Why is MTBF helpful?
MTBF is an important marker in reliability engineering and has its roots in the aviation industry, where airplane failure can result in fatalities.
For critical assets such as airplanes, safety equipment, and generators, MTBF is an important indicator of expected performance. Therefore, manufacturers use it as a quantifiable reliability metric and as an essential tool during the design and production stages of many products. It is commonly used today in mechanical and electronic systems design, safe plant operations, product procurement and so on.
Even everyday decisions like buying a particular brand of car or computer are affected by the buyer’s desire for a product with a higher MTBF than what the next brand has to offer.
Although MTBF does not consider planned maintenance, it can still be applied for things like calculating the frequency of inspections for preventive replacements.

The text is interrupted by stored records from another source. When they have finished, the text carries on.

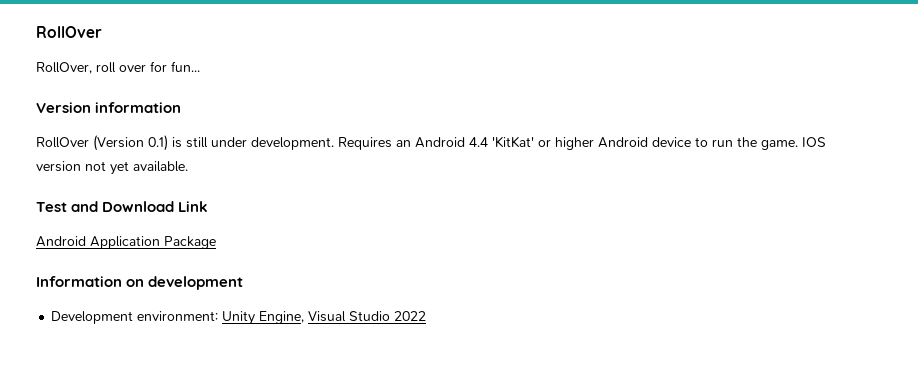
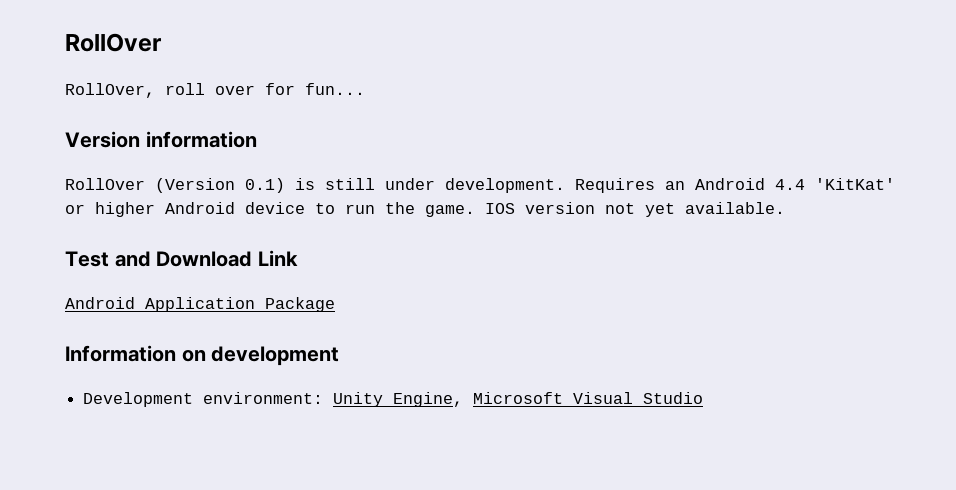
(305, 317) none -> [473,392,564,404] Microsoft
[394,311,427,321] 2022 -> (704, 398) none

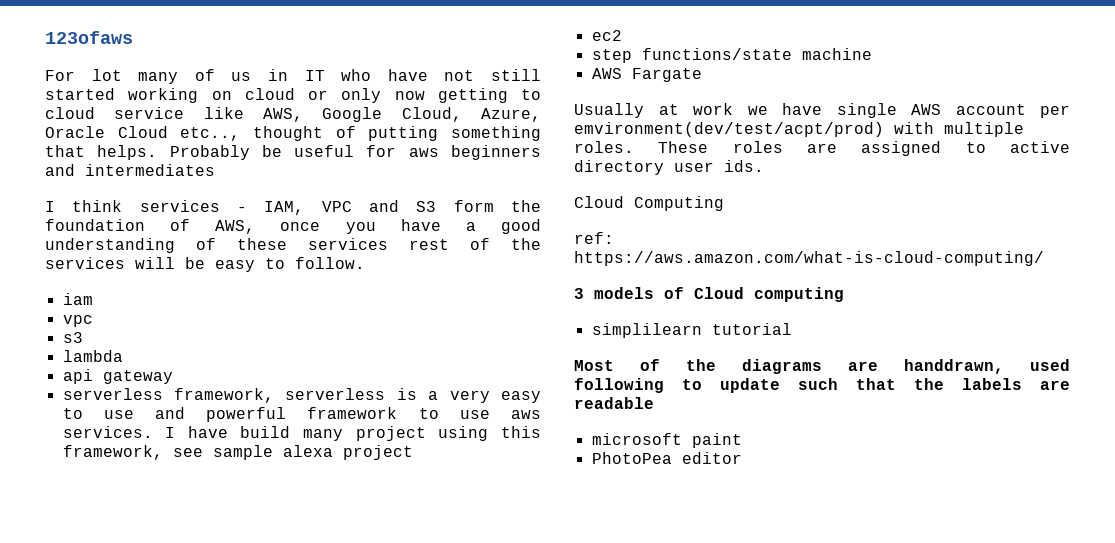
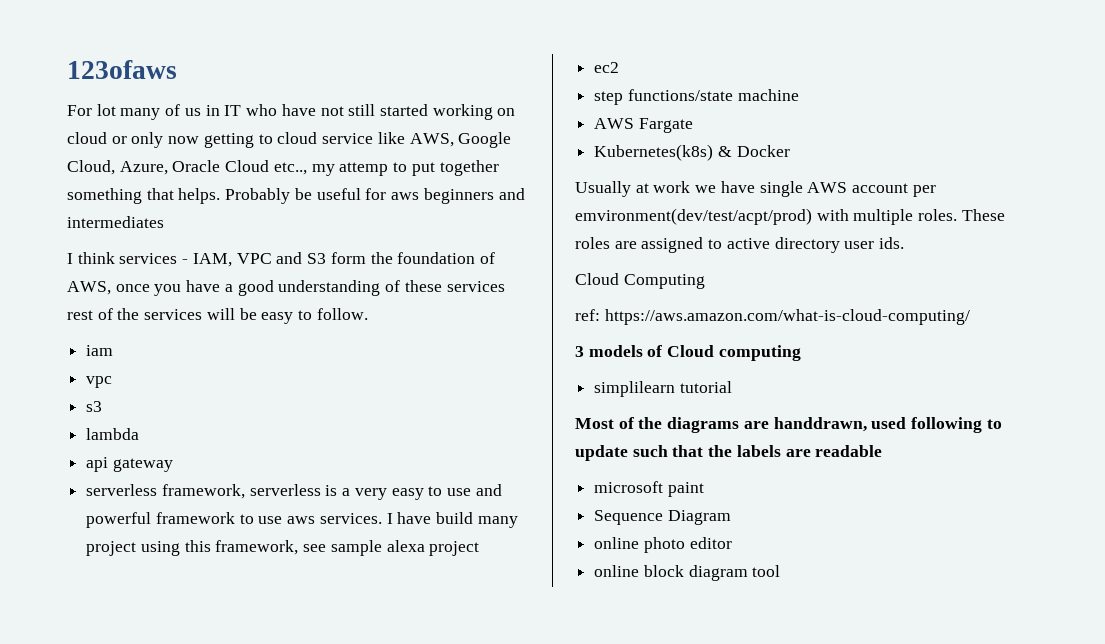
[253,126,439,141] thought of putting -> [311,160,499,176] my attemp to put together
(702, 75) none -> [594,144,790,161] // Kubernetes(k8s) & Docker
[591,452,742,464] PhotoPea editor -> [594,510,731,525] [594,537,732,553] [594,565,781,581] Sequence Diagram // online photo editor // online block diagram tool

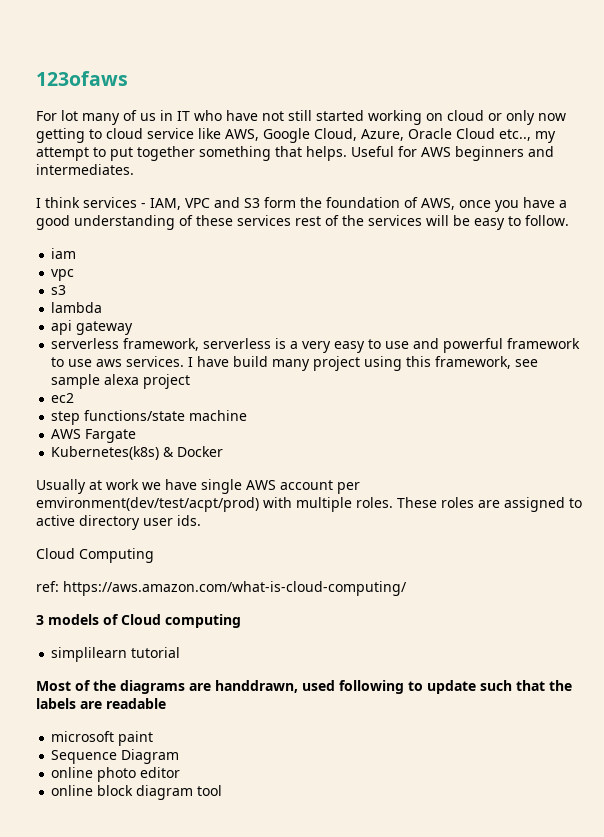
[339,162,389,176] attemp -> [36,147,89,161] attempt
[225,188,420,204] Probably be useful for aws -> [351,146,451,157] Useful for AWS
[67,216,164,228] intermediates -> [36,164,134,175] intermediates.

If it is known that an asset will likely run for a certain number of hours before the next failure, introducing preventive actions like lubrication or recalibration can help keep that failure to the minimum and extend the uptime of the asset.

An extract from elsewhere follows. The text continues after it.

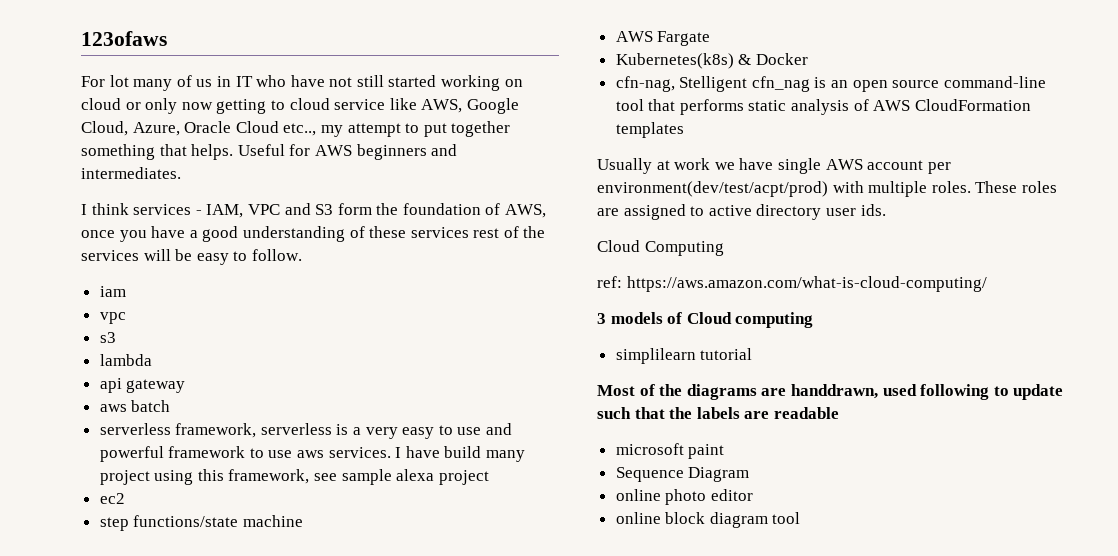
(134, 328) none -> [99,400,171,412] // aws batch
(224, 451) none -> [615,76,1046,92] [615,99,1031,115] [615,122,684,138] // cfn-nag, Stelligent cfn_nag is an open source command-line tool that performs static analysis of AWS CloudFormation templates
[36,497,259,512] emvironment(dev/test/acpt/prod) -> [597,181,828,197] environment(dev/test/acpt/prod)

What is Mean Time To Failure (MTTF)?
Mean Time To Failure (MTTF) is a very basic measure of reliability used for non-repairable systems. It represents the length of time that an item is expected to last in operation until it fails.

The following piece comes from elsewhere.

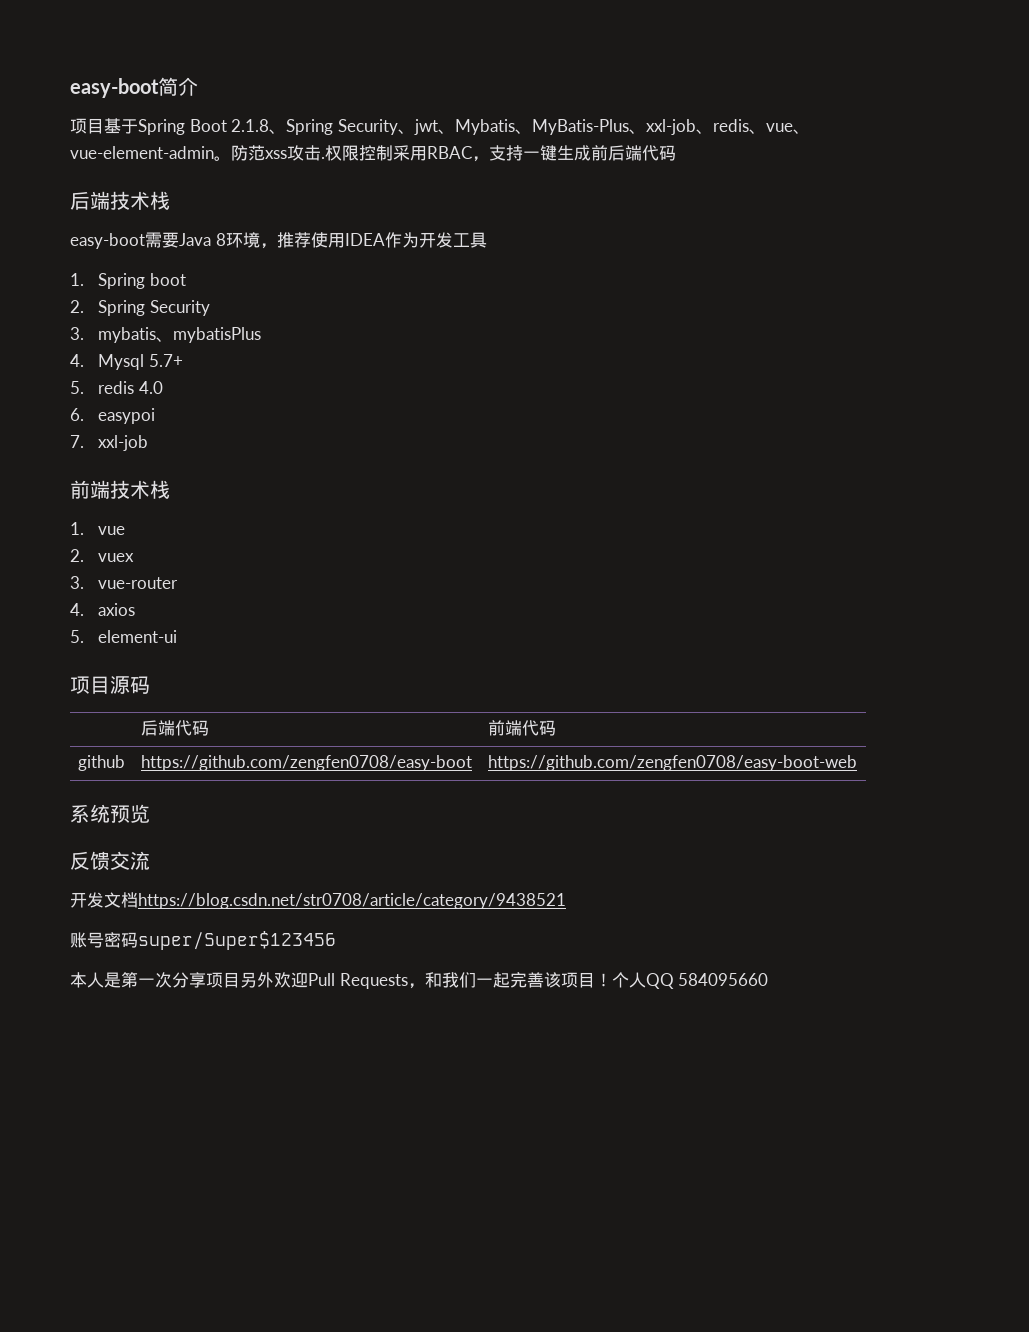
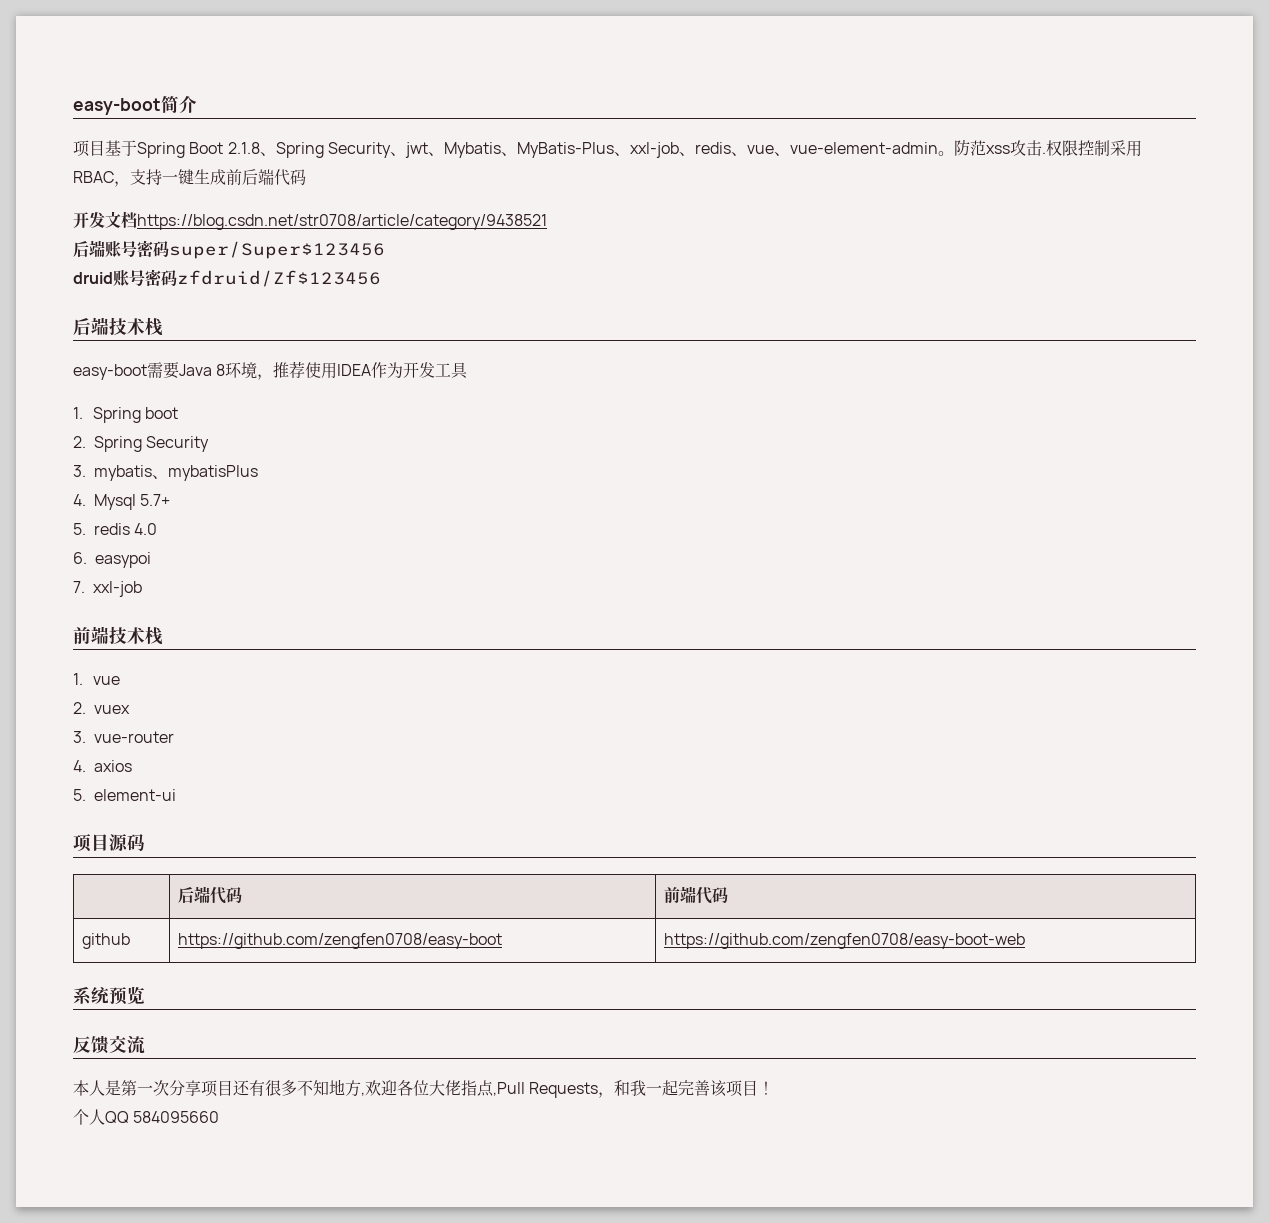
(676, 153) none -> [73,211,547,230] [73,240,385,259] [73,269,381,287] // 开发文档https://blog.csdn.net/str0708/article/category/9438521 // 后端账号密码super/Super$123456 // druid账号密码zfdruid/Zf$123456
[70,892,566,909] [70,931,336,950] // 开发文档https://blog.csdn.net/str0708/article/category/9438521 // 账号密码super/Super$123456 -> (145, 1045) none
[240,972,335,988] 另外欢迎Pull -> [233,1079,525,1097] 还有很多不知地方,欢迎各位大佬指点,Pull
[458,972,476,988] 们 -> (647, 1088) none
(612, 980) none -> (775, 1088) //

MTTF is what we commonly refer to as the lifetime of any product or a device. Its value is calculated by looking at a large number of the same kind of items over an extended period of time and seeing what is their mean time to failure.
In the manufacturing industry, MTTF is one of the many metrics commonly used to evaluate the reliability of manufactured products. However, there is still a lot of confusion in differentiating between MTTF and MTBF because they are both somewhat similar in definition. The good news is that this is easily resolved by remembering that while MTBF is used only when referring to repairable items, MTTF is used to refer to non-repairable items.
When using MTTF as a failure metric, repair of the asset is not an option.
How do you calculate MTTF?
MTTF is calculated as the total hours of operation, divided by the total number of items being tracked.
Let’s assume we tested three identical pumps until all of them failed. The first pump system failed after eight hours, the second one failed at ten hours, and the third failed at twelve hours. MTTF in this instance would be (8 + 10 + 12) / 3 = 10 hours.
This would lead us to a conclusion that, that particular type and model of the pump will need to be replaced, on average, every 10 hours.
The only surefire way to increase MTTF is to look for higher-quality items made from more durable materials.
Why is MTTF helpful?
MTTF is an important metric used to estimate the lifespan of products that are not repairable. Common examples of these products range from items like fan belts in automobiles to light bulbs in our homes and offices.
In particular, MTTF is important to reliability engineers when they need to estimate how long a component would last as part of a larger piece of equipment. This is especially true where the entire business process is sensitive to the failure of the equipment in question.
In such cases, MTTF becomes the primary indicator of the equipment’s reliability, with the aim to maximize asset lifetime. Shorter MTTF means more frequent downtime and disruptions.
One of the top priorities of maintenance managers is to ensure maximum operational availability of their equipment, as well as keeping equipment operations safe and efficient. Understanding the calculations and use of failure metrics will enable maintenance professionals to determine, with greater accuracy, when a critical asset is most likely to fail.
Based on their findings, they can proceed to develop better asset management strategies and improve their overall maintenance processes.
By calculating failure metrics and planning maintenance based on those results, they can also reduce their organization’s dependence on reactive maintenance in favor of planned (predictive) maintenance, which can be just the thing they need to spark their business’s growth.